::: Texto de la página
El día 13 de marzo de 2013, Jorge Mario Bergoglio,
jesuita, argentino, jefe supremo de los católicos bonaerenses, 76 años, fue
elegido por una cohorte purpurada de ancianos que viven sus últimos días en la Babia celestial Papa, Pontífice, Santo
Padre, Su Santidad y otros epítetos más atribuidos al jefe de la SICAR o Santa
Iglesia Católica Apostólica Romana.
No hay medio de comunicación hispano que no dedique buena
parte de su programación a este evento. En algunos asoma tímidamente la
sospecha, algo más que fundada, de la connivencia de Bergoglio con la
sangrienta y criminal dictadura argentina, su participación o su silencio en
secuestros y robos de niños o su concurso en el asesinato de dos compañeros
jesuitas no adictos al régimen militar argentino. Ahora, Bergoglio, vestido de
blanco y calzado con mocasines rojos (desconozco otros detalles de lencería más
o menos fina), ya es tan irresponsable como el Rey de España y está defendido a
ultranza por la posible histeria colectiva de millones de fieles, que creen que
su Espíritu Santo siempre elige al mejor (argumento irrebatible por carecer
previamente de cualquier justificación y fundamento).
Llevo ya días con una sola frase, evangélica (copiada del
pensamiento gnóstico), que viene a mi mente cada vez que aparece la Basílica
que costó la escisión del cristianismo en medio mundo occidental y unos
ancianos cardenales congregados para elegir al Pastor supremo (insulto siempre
implícito en el concepto de pastor: trata al pueblo como rebaño). La frase es
“dejad que los muertos entierren a sus muertos”.
Esa multinacional vaticana, repleta de dinero, garante sin
fin del blanqueo de dinero, nido de hipócritas y buscavidas, escondrijo de
homosexuales que condenan a homosexuales y no se atreven a salir de su
confortable armario, pederastas como vía de escape de la represión de su libido
elemental que descargan sobre niños y niñas inocentes. Sus palabras nacen
muertas, pues ellos mismos están muertos. Dicen celebrar festividades y
eventos, pero solo asisten al propio entierro, al entierro de ideas, valores y
mensajes en otro tiempo vitalizadores, que ofrecían igualdad y libertad, pero
que ahora están sepultados por los enterradores. Dejad que los muertos
entierren a sus muertos.
::::::
::: Registros extraídos
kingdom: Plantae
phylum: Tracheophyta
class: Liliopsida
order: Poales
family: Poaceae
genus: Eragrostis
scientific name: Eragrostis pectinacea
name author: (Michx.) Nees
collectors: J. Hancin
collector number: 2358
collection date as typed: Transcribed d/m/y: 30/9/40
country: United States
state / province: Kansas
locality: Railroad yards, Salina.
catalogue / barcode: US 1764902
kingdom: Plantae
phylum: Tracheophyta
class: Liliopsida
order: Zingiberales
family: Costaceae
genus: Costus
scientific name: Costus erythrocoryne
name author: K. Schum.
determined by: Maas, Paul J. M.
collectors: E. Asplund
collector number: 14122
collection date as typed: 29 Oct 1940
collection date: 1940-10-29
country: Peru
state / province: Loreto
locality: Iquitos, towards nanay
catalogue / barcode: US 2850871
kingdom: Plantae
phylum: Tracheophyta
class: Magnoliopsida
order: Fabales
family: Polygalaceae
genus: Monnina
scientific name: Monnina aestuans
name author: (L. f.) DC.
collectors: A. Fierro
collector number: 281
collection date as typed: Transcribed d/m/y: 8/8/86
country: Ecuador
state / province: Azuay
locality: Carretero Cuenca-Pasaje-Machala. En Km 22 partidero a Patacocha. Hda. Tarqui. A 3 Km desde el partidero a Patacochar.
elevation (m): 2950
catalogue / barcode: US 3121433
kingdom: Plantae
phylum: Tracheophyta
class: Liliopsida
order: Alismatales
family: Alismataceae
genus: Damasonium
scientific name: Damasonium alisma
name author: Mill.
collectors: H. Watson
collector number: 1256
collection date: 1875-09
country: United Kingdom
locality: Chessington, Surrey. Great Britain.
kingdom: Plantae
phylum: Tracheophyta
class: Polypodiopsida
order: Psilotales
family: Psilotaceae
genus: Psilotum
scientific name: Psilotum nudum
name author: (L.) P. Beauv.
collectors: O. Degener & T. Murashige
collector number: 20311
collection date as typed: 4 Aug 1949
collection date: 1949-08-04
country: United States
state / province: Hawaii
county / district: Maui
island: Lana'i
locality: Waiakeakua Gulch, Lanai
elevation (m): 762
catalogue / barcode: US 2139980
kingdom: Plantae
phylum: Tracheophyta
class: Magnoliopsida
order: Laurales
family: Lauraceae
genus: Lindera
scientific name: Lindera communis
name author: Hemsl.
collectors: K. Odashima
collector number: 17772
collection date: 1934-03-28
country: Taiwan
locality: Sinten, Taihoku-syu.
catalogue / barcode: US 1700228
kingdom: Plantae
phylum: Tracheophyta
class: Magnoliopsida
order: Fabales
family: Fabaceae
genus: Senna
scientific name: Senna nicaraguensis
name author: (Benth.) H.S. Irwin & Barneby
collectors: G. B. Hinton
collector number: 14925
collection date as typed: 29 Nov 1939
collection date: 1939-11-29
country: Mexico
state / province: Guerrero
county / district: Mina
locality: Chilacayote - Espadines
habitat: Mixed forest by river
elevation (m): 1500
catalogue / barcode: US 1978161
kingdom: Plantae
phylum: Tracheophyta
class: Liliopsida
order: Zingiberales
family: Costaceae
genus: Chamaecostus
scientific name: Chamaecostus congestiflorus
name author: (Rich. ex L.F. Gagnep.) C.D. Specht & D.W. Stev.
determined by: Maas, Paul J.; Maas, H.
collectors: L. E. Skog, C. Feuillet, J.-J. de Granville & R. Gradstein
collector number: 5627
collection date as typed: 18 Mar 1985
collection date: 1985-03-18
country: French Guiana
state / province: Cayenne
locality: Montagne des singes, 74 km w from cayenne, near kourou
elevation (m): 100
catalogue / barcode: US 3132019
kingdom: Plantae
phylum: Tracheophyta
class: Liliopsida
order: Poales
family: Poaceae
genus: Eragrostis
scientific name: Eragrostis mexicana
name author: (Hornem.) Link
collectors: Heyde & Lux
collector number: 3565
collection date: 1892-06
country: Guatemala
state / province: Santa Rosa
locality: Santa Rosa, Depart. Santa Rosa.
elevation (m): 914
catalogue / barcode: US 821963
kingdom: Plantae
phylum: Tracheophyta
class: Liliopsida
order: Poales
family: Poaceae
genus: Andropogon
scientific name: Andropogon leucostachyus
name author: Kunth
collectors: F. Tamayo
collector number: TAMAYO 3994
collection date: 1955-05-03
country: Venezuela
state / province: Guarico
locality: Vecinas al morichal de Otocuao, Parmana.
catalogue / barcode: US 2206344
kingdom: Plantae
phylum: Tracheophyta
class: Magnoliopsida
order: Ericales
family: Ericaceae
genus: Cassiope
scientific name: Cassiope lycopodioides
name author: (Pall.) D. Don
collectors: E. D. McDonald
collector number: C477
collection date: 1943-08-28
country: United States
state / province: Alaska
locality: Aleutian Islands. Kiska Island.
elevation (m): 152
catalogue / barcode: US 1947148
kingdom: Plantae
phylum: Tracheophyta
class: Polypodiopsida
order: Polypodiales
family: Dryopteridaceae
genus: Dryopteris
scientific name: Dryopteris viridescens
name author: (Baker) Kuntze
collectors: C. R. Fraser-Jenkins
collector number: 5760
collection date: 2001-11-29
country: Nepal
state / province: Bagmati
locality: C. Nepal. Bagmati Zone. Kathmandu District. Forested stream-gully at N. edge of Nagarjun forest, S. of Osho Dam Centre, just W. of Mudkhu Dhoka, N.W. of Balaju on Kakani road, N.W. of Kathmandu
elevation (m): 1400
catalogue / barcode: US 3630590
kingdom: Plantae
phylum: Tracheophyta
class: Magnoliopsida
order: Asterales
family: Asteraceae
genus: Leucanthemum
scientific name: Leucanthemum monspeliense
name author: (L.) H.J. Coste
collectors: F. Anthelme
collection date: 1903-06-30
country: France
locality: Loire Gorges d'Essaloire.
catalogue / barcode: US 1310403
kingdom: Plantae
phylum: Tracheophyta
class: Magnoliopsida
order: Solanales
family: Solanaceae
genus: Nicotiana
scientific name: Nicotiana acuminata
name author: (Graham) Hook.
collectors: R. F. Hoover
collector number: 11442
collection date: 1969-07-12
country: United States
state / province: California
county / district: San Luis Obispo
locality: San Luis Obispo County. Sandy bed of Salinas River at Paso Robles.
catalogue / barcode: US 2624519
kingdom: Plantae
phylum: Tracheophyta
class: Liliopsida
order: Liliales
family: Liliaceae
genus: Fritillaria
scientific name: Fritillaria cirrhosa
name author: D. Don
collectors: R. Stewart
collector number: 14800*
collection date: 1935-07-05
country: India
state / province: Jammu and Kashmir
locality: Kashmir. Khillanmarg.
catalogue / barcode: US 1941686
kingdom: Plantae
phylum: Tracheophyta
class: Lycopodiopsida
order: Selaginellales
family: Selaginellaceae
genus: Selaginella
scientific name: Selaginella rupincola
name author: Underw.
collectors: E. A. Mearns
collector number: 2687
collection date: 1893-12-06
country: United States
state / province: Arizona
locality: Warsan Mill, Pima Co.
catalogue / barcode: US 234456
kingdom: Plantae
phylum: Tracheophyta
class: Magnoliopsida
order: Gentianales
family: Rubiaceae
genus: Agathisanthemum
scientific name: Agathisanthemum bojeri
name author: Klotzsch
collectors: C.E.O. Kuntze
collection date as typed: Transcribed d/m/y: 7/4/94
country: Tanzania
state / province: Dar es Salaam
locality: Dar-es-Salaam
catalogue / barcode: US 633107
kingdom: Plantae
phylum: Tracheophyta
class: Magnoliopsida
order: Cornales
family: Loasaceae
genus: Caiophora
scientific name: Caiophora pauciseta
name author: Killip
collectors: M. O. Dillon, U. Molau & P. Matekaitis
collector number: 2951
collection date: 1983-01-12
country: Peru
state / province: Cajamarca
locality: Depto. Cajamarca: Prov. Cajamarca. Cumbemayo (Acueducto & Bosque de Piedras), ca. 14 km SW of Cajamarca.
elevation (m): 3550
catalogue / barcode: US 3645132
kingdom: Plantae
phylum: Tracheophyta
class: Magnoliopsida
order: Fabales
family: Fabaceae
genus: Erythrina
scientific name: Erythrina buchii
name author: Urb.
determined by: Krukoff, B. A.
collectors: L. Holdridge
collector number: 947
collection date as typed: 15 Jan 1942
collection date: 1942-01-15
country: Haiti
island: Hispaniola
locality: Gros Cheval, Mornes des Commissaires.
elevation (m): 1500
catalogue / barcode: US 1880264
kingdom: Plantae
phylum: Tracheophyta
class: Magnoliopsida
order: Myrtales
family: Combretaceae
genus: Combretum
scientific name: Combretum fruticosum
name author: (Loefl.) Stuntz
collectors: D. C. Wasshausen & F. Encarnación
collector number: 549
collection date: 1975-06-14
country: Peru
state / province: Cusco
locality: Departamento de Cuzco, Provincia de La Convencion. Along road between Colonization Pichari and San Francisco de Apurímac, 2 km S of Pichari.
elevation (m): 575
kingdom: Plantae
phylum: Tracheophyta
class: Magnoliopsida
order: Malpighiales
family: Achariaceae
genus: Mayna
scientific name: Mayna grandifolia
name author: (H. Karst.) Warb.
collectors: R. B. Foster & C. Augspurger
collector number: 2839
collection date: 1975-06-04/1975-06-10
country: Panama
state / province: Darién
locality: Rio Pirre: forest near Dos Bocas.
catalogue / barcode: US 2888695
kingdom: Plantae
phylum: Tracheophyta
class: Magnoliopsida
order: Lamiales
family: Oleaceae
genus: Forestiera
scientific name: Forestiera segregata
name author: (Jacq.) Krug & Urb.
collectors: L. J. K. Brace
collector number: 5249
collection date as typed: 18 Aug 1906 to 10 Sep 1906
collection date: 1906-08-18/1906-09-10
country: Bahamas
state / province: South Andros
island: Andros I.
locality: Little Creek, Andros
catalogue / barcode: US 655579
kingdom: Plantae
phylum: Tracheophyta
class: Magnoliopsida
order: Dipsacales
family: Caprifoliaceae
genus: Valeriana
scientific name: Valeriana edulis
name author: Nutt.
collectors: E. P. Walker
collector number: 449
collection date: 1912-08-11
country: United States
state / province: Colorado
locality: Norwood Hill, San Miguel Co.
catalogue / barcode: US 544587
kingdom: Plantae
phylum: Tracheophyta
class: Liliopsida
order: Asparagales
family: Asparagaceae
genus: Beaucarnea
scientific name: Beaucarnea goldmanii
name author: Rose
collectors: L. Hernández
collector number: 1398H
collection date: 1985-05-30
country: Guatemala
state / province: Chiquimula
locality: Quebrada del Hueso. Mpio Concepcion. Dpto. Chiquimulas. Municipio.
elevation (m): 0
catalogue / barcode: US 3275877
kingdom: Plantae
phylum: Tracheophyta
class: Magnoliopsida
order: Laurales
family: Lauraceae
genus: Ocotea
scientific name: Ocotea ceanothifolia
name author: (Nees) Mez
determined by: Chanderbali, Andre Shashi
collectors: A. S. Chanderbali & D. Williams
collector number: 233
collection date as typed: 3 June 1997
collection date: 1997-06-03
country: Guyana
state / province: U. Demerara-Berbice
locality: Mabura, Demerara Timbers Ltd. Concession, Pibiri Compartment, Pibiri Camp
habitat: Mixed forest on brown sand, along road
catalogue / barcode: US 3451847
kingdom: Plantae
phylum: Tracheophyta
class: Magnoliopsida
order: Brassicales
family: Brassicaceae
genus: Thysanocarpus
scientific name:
::::::
#### Enunciado
Transcribe literalmente el pasaje del texto de la página que va desde "Esa multinacional vaticana, repleta" hasta "a sus muertos.".

#### Solución
Esa multinacional vaticana, repleta de dinero, garante sin
fin del blanqueo de dinero, nido de hipócritas y buscavidas, escondrijo de
homosexuales que condenan a homosexuales y no se atreven a salir de su
confortable armario, pederastas como vía de escape de la represión de su libido
elemental que descargan sobre niños y niñas inocentes. Sus palabras nacen
muertas, pues ellos mismos están muertos. Dicen celebrar festividades y
eventos, pero solo asisten al propio entierro, al entierro de ideas, valores y
mensajes en otro tiempo vitalizadores, que ofrecían igualdad y libertad, pero
que ahora están sepultados por los enterradores. Dejad que los muertos
entierren a sus muertos.